The Minneapolis city council approved a measure on Friday requiring large companies to pay workers least at $15 an hour by 2022, a 58 percent increase, joining a trend by liberal-leaning cities across the country to boost living standards for low wage earners.
The measure, approved by a vote of 11 to 1, will extend the required $15 minimum to smaller businesses in Minnesota's largest city by 2024. Businesses of all sizes, including fast-food chains, must begin paying at least $10 an hour by Jan. 1.
Supporters of the $15 minimum wage in Minneapolis and other cities believe it provides a floor of support for those on the lowest rung of the economic ladder, including many single mothers and children. But critics say required pay increases lead to layoffs and force some employers out of business.
"The bottom line here is that we have huge disparities in our country and this is one of the ways we can address that," City Councilwoman Linea Palmisano said at the council meeting.

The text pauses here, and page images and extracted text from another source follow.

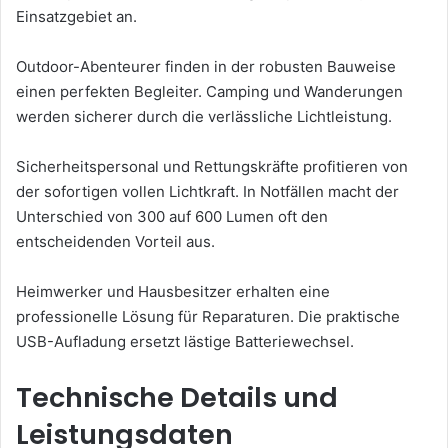
Einsatzgebiet an.
Outdoor-Abenteurer finden in der robusten Bauweise
einen perfekten Begleiter. Camping und Wanderungen
werden sicherer durch die verlässliche Lichtleistung.
Sicherheitspersonal und Rettungskräfte profitieren von
der sofortigen vollen Lichtkraft. In Notfällen macht der
Unterschied von 300 auf 600 Lumen oft den
entscheidenden Vorteil aus.
Heimwerker und Hausbesitzer erhalten eine
professionelle Lösung für Reparaturen. Die praktische
USB-Aufladung ersetzt lästige Batteriewechsel.
Technische Details und
Leistungsdaten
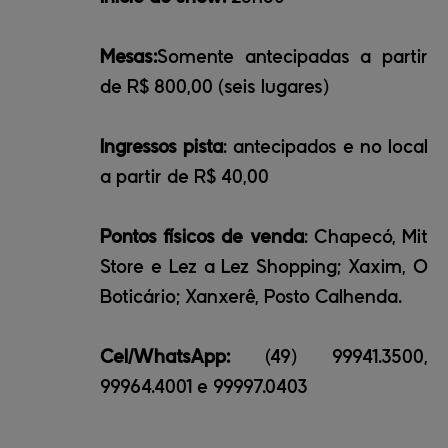
Mesas:
Somente antecipadas a partir
de R$ 800,00 (seis lugares)
Ingressos pista
: antecipados e no local
a partir de R$ 40,00
Pontos físicos de venda
: Chapecó, Mit
Store e Lez a Lez Shopping; Xaxim, O
Boticário; Xanxerê, Posto Calhenda.
Cel/WhatsApp:
(49) 99941.3500,
99964.4001 e 99997.0403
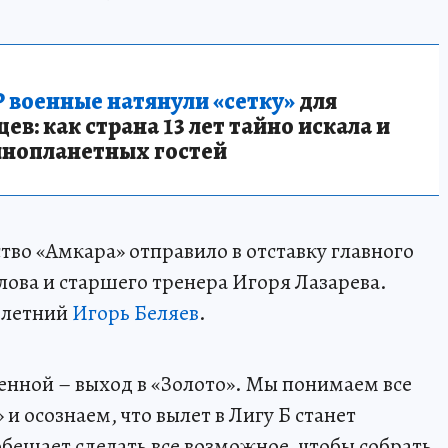
 военные натянули «сетку»
для
в: как страна 13 лет тайно искала и
инопланетных гостей
тво «Амкара» отправило в отставку главного
ова и старшего тренера Игоря Лазарева.
-летний
Игорь Беляев
.
енной – выход в «Золото». Мы понимаем все
 и осознаем, что вылет в Лигу Б станет
бещает сделать все возможное, чтобы собрать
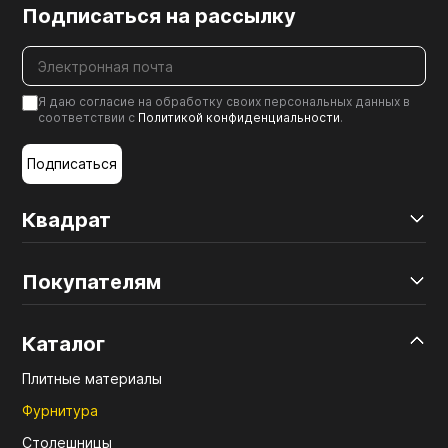
Подписаться на рассылку
Я даю согласие на обработку своих персональных данных в
соответствии с
Политикой конфиденциальности
.
Подписаться
Квадрат
Покупателям
Каталог
Плитные материалы
Фурнитура
Столешницы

In Minneapolis, a city with about 415,000 residents, the measure will provide a lifeline to the more than 70,000 workers who stand to benefit from the increase, supporters say. But it is likely to be monitored closely for any negative impact on the labor market.
Minnesota's current minimum wage - $9.50 for large businesses and $7.75 for small companies - is already the highest in the Midwest.
"There's going to be intense scrutiny of what happens with this minimum wage and I think that's right," City Councilwoman Elizabeth Glidden, one of the authors of the proposal, said on Friday after the measure was approved.
City Councilman Blong Yang, who cast the lone dissenting vote, said he was concerned the ordinance would overburden small businesses, including many owned by minority groups, and would raise prices in the city.
"We cannot make Minneapolis an island," Yang said at the meeting.
Los Angeles, the nation's second-largest city, as well as San Francisco, Seattle and some other urban areas have approved measures to increase base pay to $15 an hour.
California, under a law approved last year, is the only state that has set a $15 target for all workers, which it plans to reach in 2022.
Maryland and Oregon and the cities of Washington, Los Angeles and San Francisco have previously approved minimum wage hikes taking effect on Saturday, according to the Economic Policy Institute.